Les coiffeurs, cette caste maudite

20 septembre 2012 by Guillaume

Xavier Dolan, réalisateur

Pour moi les coiffeurs sont un peu comme les dentistes : on va les voir par obligation, ils ont un grand pouvoir sur nous, et on n’ose pas critiquer leur travail de peur qu’ils ne se vengent. Un autre point commun c’est le tarif, ce qui n’encouragera pas les jeunes à entreprendre de longues études pour farfouiller dans des bouches putrides. Je pourrais aussi pointer le fait que ma dentiste tient une conversation d’un niveau de shampouineuse, mais je pense que ça lui est spécifique, personne avant elle ne m’ayant posé de questions sur ma profession tout en me perforant les molaires par pur plaisir. Enfin, comme pour le dentiste, je ne suis pas allé chez le coiffeur pendant plusieurs années, ce qui ne fait pas une très bonne anecdote mais par contre une excellente photo, que vous ne verrez pas.

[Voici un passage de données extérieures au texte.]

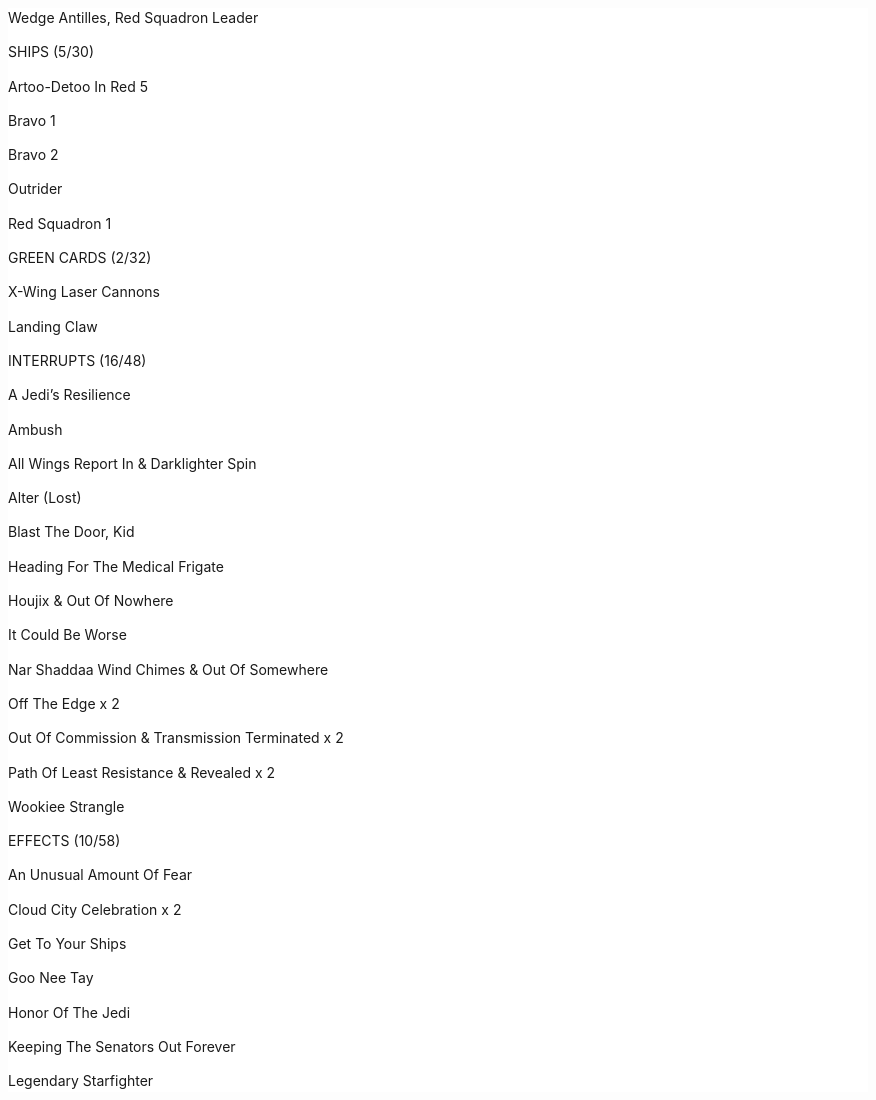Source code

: Wedge Antilles, Red Squadron Leader


SHIPS (5/30)

Artoo-Detoo In Red 5

Bravo 1

Bravo 2

Outrider

Red Squadron 1


GREEN CARDS (2/32)

X-Wing Laser Cannons

Landing Claw


INTERRUPTS (16/48)

A Jedi’s Resilience

Ambush

All Wings Report In & Darklighter Spin

Alter (Lost)

Blast The Door, Kid

Heading For The Medical Frigate

Houjix & Out Of Nowhere

It Could Be Worse

Nar Shaddaa Wind Chimes & Out Of Somewhere

Off The Edge x 2

Out Of Commission & Transmission Terminated x 2

Path Of Least Resistance & Revealed x 2

Wookiee Strangle


EFFECTS (10/58)

An Unusual Amount Of Fear

Cloud City Celebration x 2

Get To Your Ships

Goo Nee Tay

Honor Of The Jedi

Keeping The Senators Out Forever

Legendary Starfighter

Si je les ai fuis au point de me laisser pousser un catogan dans un moment d’égarement juvénile, c’est parce que comme beaucoup d’enfants j’ai été traumatisé non seulement par les frottements malencontreux (je présume) de leurs paquets sur mon épaule pendant la coupe, mais surtout par les résultats calamiteux, fruit de leur imagination débridée ou d’une conspiration démoniaque avec les parents. Combien de larmes versées à me voir affublé d’une coupe en brosse, de me voir amputé de mes chères boucles blondes, de me sentir traité comme si j’avais couché avec un Allemand alors qu’encore aujourd’hui c’est quelque chose que je m’interdis par respect pour nos morts !

Xavier Dolan, réalisateur

Xavier Dolan, célèbre réalisateur, dans une habile tentative capillaire de monter dans un manège en trompant la toise.

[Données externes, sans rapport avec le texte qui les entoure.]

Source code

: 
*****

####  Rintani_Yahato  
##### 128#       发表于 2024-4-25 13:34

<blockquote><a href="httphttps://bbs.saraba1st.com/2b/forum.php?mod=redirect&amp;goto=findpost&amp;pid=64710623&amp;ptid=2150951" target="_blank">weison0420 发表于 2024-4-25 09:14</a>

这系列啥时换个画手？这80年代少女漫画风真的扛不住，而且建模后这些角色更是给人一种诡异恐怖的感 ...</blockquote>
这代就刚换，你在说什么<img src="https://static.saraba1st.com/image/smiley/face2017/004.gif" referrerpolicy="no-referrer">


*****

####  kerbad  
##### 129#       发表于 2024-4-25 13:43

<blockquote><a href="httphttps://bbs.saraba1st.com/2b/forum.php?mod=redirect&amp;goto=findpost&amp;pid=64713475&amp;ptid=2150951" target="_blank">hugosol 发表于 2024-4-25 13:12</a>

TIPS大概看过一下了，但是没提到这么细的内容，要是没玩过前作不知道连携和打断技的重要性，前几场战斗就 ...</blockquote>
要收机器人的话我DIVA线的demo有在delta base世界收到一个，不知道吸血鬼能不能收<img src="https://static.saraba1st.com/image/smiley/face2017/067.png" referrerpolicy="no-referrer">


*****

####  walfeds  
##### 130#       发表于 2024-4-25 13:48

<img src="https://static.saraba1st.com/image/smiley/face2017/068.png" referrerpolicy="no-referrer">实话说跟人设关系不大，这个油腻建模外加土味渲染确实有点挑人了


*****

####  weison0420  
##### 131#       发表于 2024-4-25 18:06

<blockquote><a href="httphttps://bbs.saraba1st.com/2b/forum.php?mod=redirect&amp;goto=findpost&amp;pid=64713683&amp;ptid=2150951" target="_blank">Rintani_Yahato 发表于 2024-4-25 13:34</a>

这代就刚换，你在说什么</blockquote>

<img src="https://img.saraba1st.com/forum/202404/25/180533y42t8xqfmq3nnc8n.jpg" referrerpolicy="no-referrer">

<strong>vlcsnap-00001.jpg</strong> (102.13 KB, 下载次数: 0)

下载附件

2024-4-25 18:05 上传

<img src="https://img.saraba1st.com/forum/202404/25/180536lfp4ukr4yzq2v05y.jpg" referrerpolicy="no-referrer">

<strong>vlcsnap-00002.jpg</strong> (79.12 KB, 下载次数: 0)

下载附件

Les années ayant passé, les blessures de l’enfances se sont refermées et j’ai fini par retourner chez le coiffeur pour m’insérer dans cette société superficielle qui catalogue les gens aux cheveux longs comme des hippies pacifistes, alors que je suis pour la guerre (la conscription est suspendue, ça coûte rien). Mon malheur est que je suis incapable de fournir des indications précises à celui qui va façonner ma nouvelle tête. Je peux difficilement lui demander de repartir sur la même base, car ayant reporté pendant deux mois le jour où je retournerai dans son antre diabolique, on ne peut plus deviner sur quelle base s’est construit le champ de bataille qu’est mon crâne hirsute. Il y a bien les photos des catalogues, mais comme tout catalogue c’est un horrible mensonge et les exemples ne peuvent pas marcher sur moi, qui ai les cheveux secs comme cette enfant qui a entamé avec moi une partie de cache-cache dans le grenier il y a 5 ans.

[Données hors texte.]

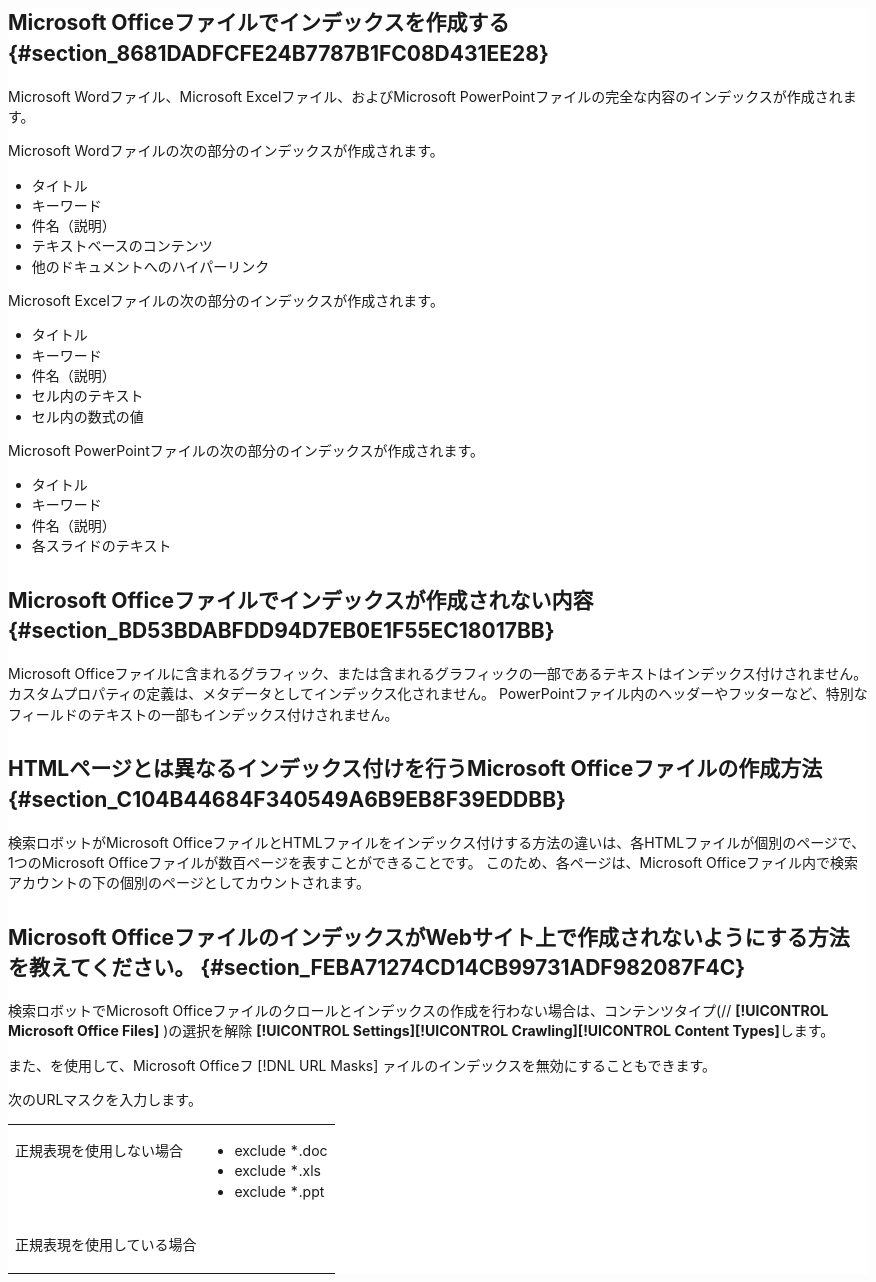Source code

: ## Microsoft Officeファイルでインデックスを作成する {#section_8681DADFCFE24B7787B1FC08D431EE28}

Microsoft Wordファイル、Microsoft Excelファイル、およびMicrosoft PowerPointファイルの完全な内容のインデックスが作成されます。

Microsoft Wordファイルの次の部分のインデックスが作成されます。

* タイトル
* キーワード
* 件名（説明）
* テキストベースのコンテンツ
* 他のドキュメントへのハイパーリンク

Microsoft Excelファイルの次の部分のインデックスが作成されます。

* タイトル
* キーワード
* 件名（説明）
* セル内のテキスト
* セル内の数式の値

Microsoft PowerPointファイルの次の部分のインデックスが作成されます。

* タイトル
* キーワード
* 件名（説明）
* 各スライドのテキスト

## Microsoft Officeファイルでインデックスが作成されない内容 {#section_BD53BDABFDD94D7EB0E1F55EC18017BB}

Microsoft Officeファイルに含まれるグラフィック、または含まれるグラフィックの一部であるテキストはインデックス付けされません。 カスタムプロパティの定義は、メタデータとしてインデックス化されません。 PowerPointファイル内のヘッダーやフッターなど、特別なフィールドのテキストの一部もインデックス付けされません。

## HTMLページとは異なるインデックス付けを行うMicrosoft Officeファイルの作成方法 {#section_C104B44684F340549A6B9EB8F39EDDBB}

検索ロボットがMicrosoft OfficeファイルとHTMLファイルをインデックス付けする方法の違いは、各HTMLファイルが個別のページで、1つのMicrosoft Officeファイルが数百ページを表すことができることです。 このため、各ページは、Microsoft Officeファイル内で検索アカウントの下の個別のページとしてカウントされます。

## Microsoft OfficeファイルのインデックスがWebサイト上で作成されないようにする方法を教えてください。 {#section_FEBA71274CD14CB99731ADF982087F4C}

検索ロボットでMicrosoft Officeファイルのクロールとインデックスの作成を行わない場合は、コンテンツタイプ(// **[!UICONTROL Microsoft Office Files]** )の選択を解除 **[!UICONTROL Settings]****[!UICONTROL Crawling]****[!UICONTROL Content Types]**&#x200B;します。

また、を使用して、Microsoft Officeフ [!DNL URL Masks] ァイルのインデックスを無効にすることもできます。

次のURLマスクを入力します。

<table> 
 <tbody> 
  <tr> 
   <td colname="col1"> <p>正規表現を使用しない場合 </p> </td> 
   <td colname="col2"> 
    <ul id="ul_DFEC911DA11C484C8E4671A0F00E1F88"> 
     <li id="li_2E50374E3869426B97353A5A8CBE09EC">exclude *.doc </li> 
     <li id="li_9089D11161524D90849CA88F703772B6">exclude *.xls </li> 
     <li id="li_7F6CFC6212E64C04AAF38E21A667C763">exclude *.ppt </li> 
    </ul> </td> 
  </tr> 
  <tr> 
   <td colname="col1"> <p>正規表現を使用している場合 </p> </td> 
   <td colname="col2"> 
    <ul id="ul_012A45C3EC04460EA09C0ECFB49A8FA9">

Mais de toute façon, soyons lucides : à quoi bon essayer de donner des instructions à ces pervers ? Si vous demandez pas trop court, vous repartez quasiment dans le même état (et c’est le même prix) et si vous demandez pas trop long, vous vous faites poncer le crâne jusqu’à l’os. Et à la fin, quand on me demande si ça me va je fais comme au restaurant, je réponds oui, même si un demi rat crevé gît au milieu de mon assiette. Pourtant ce serait tellement plus simple de leur planter les ciseaux dans les yeux et de s’enfuir en courant avec la caisse. Ça, ce serait un coup d’éclat, un grand cri poussé au nom de tous les innocents défigurés par ces orgueilleux qui se croient créatifs, comme si les maçons s’improvisaient architectes.

3 pouces, bien mais pas top.

J’ai finalement trouvé une coiffeuse en qui j’ai une confiance suffisante, parce que je la connais par ailleurs et qu’elle sait, pour avoir fait d’infructueuses tentatives, ce qu’on peut faire ou pas avec ma chevelure récalcitrante et mon caractère intransigeant. Ça ne m’empêche pas de lui acheter régulièrement des produits hors de prix censés rendre mes cheveux soyeux comme ceux d’un enfant que j’aurais scalpé, et de les empiler dans ma salle de bain (les produits, pas les scalps) car je ne les termine jamais et qu’à ce prix-là je n’ose pas jeter. Mais ça vaut mieux qu’une queue de cheval, et mon permis de conduire fait à 18 ans est là pour me le rappeler chaque jour.